An important question for any strategy is how important tactics are. That is, for some strategies, tactics are unimportant because the algorithm has a 'flat maximum', where lots of parameters generate outputs very nearly as good as the optimal parameters. Debt models have this characteristic, as a handful of inputs generate the optimal metric pretty well with a variety of weightings and transformations.
What about low volatility investing, where one can invest several ways. In the first, you take stocks with the lowest variance over the past N days, and form a portfolio. That's the route the SPLV etf takes. Or you could take the stocks with the lowest beta. Then, there's the factor approach, which applies mean-variance optimization to a set of latent factors drawn from the cross-section of stocks.
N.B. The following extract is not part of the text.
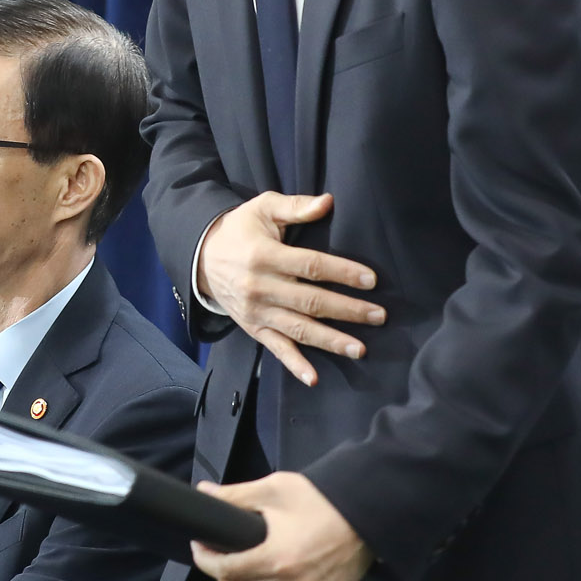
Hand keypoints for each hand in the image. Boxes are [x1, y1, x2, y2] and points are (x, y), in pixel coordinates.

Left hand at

Standard constrained-optimization algorithms can be applied to this problem. There are other ways, such as how the LVOL etf chooses stocks that closely fit a low-vol portfolio proxy, but I find that a bit too complicated.
In any case, I took 1500 non-etf US stocks, and applied the beta, volatility, and factor approach using daily data through Feb 2011, and then looked at the resulting porfolios over the next year. Each portfolio had about 100 stocks, and they overlapped by about 65 stocks. Volatility was reduced by about 45% relative to the equal-weighted benchmark that it was drawn from. In contrast, value and growth strategies had very different trajectories. This suggests the specific algorithm doesn't matter much if you are merely targeting low volatility.
Thanks, I am glad to see that you tested that that LVOL does OK. I have invested some in LVOL.
In your video you compared GM and KO pointing out that GM appeared much riskier in part because they had higher debt. So your theory would be that people pay to get potentially higher returns so one only avoid volatility but also other risk factors like higher debt? Perhaps it is just a matter of saying, if risk does not pay off why bother and so you might as avoid high debt, although it is volatility that people are paying for not all forms of risk.